**AUFGABENBESCHREIBUNG**. Schreiben Sie aus dem Lesetext unten die Stelle von „Elias Stemeseder - p, synths, Robert“ bis „der Cologne Jazzweek.“ wortgetreu ab.

**LESETEXT**.

+---+

NEON DILEMMA Neon Dilemma ********

01. Etch Nonspirituals (Elias Stemeseder), 02. Tellur (Robert Landfermann), 03. Verbretterung (Stemeseder, 04. KC/AD, 05. the material from which I have built my house (Leif Berger), 06. Nicht Kommerzielles Angebot Von Geist (Landfermann), 07. Balter, 08. Tox-Anselm (Stemeseder), 09. Neon Dilemma (Landfermann), 10. Radierung: Trophoblasten/Bach (Stemeseder), 11. Elastomer

Elias Stemeseder - p, synths, Robert Landfermann - b, bg, Leif Berger - dr, perc

rec. 06/22
Klaeng Records 089

Zweimal schon hat die Jazzpolizei über Neon Dilemma gestaunt:
zuerst im November 2023 anlässlich eines Konzertes im Stadtgarten Köln.
Das große Gelingen des Konzertes wurde zurückgeführt darauf, dass vieles in den Noten steht:
„Und da stehen auch - was man hört, wenn man sich an die dichte Stimmführung gewöhnt hat -, dass mitunter drei verschiedene patterns in drei verschiedenen times ablaufen.
Das hat eine Kraft, die dem ´aufgeklärten FreeJazz´ seligen Angedenkens nur monochrom gelingen konnte. Hier treffen Kraft & Varianz aufeinander.“
Der zweite Anlass dann, im September 2024, ebendort, die Verleihung des Jazzpreises der Stadt Köln an Leif Berger, ein Höhepunkt innerhalb der Cologne Jazzweek.
Mit dem Resümee: „Gegenüber dem Debüt vor einem knappen Jahr hat sich  Neondilemma noch einmal gewandelt, vielleicht weil Elias Stemeseder sich nun mehr auf sein Metier, auf das Piano, konzentriert.“
cover Neon DilemmaDas Debütalbum stand zu jenem Zeitpunkt noch aus, das Produktionsdatum lag damals schon zwei Jahre zurück (und, zugegeben, hier in JC wird es verspätet versprochen): man merkt ihm an, dass das, was live inzwischen den Atem verschlägt und nichts weniger als die Charakterisierung „Innovation des Jazzpianotrios“ fordert, hier noch in status nascendi, im konzeptionellen Werden begriffen ist.

+---+

**EXTRAHIERTE EINTRÄGE**.
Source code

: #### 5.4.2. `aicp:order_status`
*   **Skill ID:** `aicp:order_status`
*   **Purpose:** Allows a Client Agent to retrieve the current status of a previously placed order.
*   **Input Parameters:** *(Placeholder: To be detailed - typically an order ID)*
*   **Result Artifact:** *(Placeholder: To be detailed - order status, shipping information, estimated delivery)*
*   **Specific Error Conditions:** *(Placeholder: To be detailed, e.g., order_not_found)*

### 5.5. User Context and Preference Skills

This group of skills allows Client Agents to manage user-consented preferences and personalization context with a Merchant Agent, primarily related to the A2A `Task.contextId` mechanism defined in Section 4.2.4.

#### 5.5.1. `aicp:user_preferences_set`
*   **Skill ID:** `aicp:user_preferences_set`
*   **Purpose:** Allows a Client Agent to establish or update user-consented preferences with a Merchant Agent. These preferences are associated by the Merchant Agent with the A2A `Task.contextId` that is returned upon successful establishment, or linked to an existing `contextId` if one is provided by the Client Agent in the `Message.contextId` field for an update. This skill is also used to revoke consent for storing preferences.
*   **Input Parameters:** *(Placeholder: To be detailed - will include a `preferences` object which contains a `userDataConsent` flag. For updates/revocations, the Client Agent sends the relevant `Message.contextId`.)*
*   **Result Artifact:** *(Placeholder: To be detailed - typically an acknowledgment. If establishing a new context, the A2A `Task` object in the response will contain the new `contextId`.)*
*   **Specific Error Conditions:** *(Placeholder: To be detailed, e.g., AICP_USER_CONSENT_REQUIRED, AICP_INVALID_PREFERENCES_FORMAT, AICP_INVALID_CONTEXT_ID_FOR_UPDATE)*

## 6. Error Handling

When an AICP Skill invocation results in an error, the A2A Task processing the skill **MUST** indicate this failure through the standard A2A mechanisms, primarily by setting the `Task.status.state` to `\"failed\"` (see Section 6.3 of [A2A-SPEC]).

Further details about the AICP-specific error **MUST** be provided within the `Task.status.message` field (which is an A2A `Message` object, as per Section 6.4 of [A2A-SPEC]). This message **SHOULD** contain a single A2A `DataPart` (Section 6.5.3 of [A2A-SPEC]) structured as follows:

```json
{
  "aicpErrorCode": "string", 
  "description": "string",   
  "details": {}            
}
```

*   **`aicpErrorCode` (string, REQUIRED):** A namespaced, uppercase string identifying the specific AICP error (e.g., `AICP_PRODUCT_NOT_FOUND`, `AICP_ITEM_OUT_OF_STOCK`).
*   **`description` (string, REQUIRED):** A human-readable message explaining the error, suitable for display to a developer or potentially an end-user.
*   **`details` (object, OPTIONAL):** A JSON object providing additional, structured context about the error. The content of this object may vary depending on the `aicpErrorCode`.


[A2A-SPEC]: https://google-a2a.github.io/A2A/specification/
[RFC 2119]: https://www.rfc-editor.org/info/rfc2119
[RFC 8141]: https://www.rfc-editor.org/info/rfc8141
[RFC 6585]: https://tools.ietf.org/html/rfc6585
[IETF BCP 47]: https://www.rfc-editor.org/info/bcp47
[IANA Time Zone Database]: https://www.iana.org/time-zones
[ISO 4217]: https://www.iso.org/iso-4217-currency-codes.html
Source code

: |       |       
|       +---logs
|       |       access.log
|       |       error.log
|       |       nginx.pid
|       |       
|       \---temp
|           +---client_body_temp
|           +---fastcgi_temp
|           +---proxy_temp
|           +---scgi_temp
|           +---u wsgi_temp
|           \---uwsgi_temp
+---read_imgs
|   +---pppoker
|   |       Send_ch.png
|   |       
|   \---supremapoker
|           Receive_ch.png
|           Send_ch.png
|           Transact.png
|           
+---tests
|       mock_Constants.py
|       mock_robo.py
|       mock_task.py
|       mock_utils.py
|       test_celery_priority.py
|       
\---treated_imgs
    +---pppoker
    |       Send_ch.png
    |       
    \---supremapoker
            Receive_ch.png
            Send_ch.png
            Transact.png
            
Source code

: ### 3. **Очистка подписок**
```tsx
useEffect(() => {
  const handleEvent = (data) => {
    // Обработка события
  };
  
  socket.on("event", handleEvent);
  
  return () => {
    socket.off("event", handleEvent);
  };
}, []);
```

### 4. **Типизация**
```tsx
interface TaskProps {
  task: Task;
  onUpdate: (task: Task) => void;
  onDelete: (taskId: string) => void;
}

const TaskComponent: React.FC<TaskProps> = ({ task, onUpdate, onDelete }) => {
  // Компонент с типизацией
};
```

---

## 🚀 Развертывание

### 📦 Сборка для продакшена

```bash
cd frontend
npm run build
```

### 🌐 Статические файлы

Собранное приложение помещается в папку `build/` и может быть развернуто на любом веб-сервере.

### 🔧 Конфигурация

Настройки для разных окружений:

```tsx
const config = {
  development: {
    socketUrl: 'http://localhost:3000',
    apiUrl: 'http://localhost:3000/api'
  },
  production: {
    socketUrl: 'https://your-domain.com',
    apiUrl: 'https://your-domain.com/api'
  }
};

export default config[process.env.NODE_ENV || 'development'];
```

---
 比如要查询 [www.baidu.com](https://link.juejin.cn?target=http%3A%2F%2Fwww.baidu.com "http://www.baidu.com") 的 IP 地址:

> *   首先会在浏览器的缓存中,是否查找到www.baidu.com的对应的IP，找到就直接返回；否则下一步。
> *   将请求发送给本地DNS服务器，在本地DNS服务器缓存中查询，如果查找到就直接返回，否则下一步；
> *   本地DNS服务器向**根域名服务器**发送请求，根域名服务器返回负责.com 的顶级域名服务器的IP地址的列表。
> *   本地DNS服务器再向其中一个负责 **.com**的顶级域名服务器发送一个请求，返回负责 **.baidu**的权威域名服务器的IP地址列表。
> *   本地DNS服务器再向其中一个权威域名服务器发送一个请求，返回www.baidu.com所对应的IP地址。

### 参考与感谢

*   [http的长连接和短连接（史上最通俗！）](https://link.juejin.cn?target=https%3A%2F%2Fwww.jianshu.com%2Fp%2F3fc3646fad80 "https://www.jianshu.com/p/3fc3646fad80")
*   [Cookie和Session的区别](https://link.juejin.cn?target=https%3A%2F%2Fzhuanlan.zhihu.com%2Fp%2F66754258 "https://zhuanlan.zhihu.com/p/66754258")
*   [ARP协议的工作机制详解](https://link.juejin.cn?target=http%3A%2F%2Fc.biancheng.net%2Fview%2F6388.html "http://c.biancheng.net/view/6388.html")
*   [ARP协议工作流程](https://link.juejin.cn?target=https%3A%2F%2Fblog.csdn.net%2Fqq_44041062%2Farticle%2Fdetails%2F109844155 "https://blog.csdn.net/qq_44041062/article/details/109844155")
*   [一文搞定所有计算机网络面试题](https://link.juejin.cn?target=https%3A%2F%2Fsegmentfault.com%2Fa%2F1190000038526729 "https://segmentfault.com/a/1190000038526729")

+---+

**SCHRIFTLICHE LÖSUNG**.
Elias Stemeseder - p, synths, Robert Landfermann - b, bg, Leif Berger - dr, perc

rec. 06/22
Klaeng Records 089

Zweimal schon hat die Jazzpolizei über Neon Dilemma gestaunt:
zuerst im November 2023 anlässlich eines Konzertes im Stadtgarten Köln.
Das große Gelingen des Konzertes wurde zurückgeführt darauf, dass vieles in den Noten steht:
„Und da stehen auch - was man hört, wenn man sich an die dichte Stimmführung gewöhnt hat -, dass mitunter drei verschiedene patterns in drei verschiedenen times ablaufen.
Das hat eine Kraft, die dem ´aufgeklärten FreeJazz´ seligen Angedenkens nur monochrom gelingen konnte. Hier treffen Kraft & Varianz aufeinander.“
Der zweite Anlass dann, im September 2024, ebendort, die Verleihung des Jazzpreises der Stadt Köln an Leif Berger, ein Höhepunkt innerhalb der Cologne Jazzweek.